Antik Palace, Artam Global Art Sergi Salonu, 19 Eylül – 18 Ekim 2019 tarihleri arasında Shulamit Bruckstein küratörlüğünde gerçekleştirilecek “Çarşamba Topluluğu. Meret Oppenheim ile Randevu – Beral Madra’ya Saygı” başlıklı sergiye ev sahipliği yapıyor.
Sergide yer alan sanatçılar Meret Oppenheim, Rebecca Horn, Natela Iankoshvili, Gülçin Aksoy, Tony Chakar Çarşamba Topluluğu.

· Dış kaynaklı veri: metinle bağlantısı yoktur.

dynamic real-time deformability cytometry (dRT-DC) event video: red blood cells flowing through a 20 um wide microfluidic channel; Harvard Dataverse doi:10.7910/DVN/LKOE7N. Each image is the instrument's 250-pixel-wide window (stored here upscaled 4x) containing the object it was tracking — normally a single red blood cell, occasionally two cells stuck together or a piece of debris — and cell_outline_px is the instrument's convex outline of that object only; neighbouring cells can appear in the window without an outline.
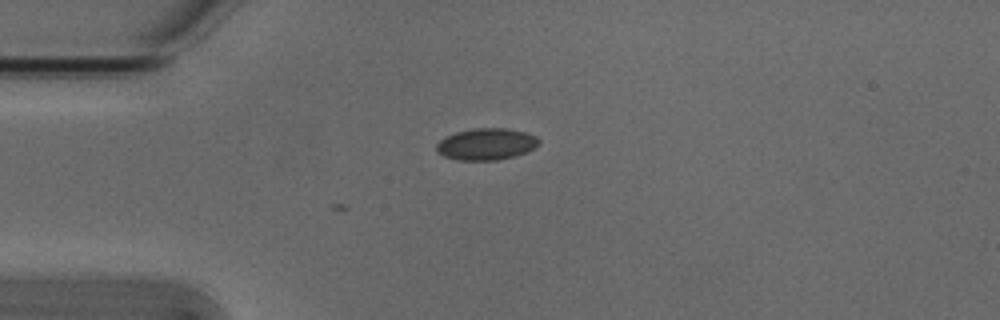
{"species": "Egyptian fruit bat (a non-hibernating species)", "species_latin": "Rousettus aegyptiacus", "temperature_condition": "cold", "stored_images_in_passage": 6, "camera_frame_rate_fps": 3000, "um_per_image_px": 0.085, "animal": {"sex": "male"}, "frame": {"image": 1, "passage_image": 6, "time_ms": 1.667, "image_size_px": [1000, 320], "cell_outline_px": [[540, 144], [516, 156], [496, 160], [456, 160], [444, 156], [436, 148], [436, 144], [444, 136], [456, 132], [472, 128], [504, 128], [524, 132], [536, 136], [540, 140]], "centroid_in_image_um": [41.32, 12.24], "position_along_channel_um": 43.7, "area_um2": 18.84}}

Freud’un “kara kıta” olarak adlandırdığı dişil arzuya değinen Çarşamba Topluluğu başlıklı sergi efsanevi sanatçılar Meret Oppenheim (İsviçre) ve Natela Iankoshvili’nin (Gürcistan) yapıtlarını İstanbul’la ilk kez buluştururken, çağdaş sanatın önde gelen sanatçılarından Rebecca Horn’un (Almanya) daha önce İstanbul’da sergilenmemiş yapıtlarını içeriyor. 1980’den günümüze küratör ve sanat eleştirmeni olarak çalışan ve arşivini bilimsel ve akademik çalışmalara açan Beral Madra’ya saygı niteliğinde de olan Çarşamba Topluluğu sergisi, Madra’nın dijital arşivinin bir bölümünü de izleyiciyle buluşturacak.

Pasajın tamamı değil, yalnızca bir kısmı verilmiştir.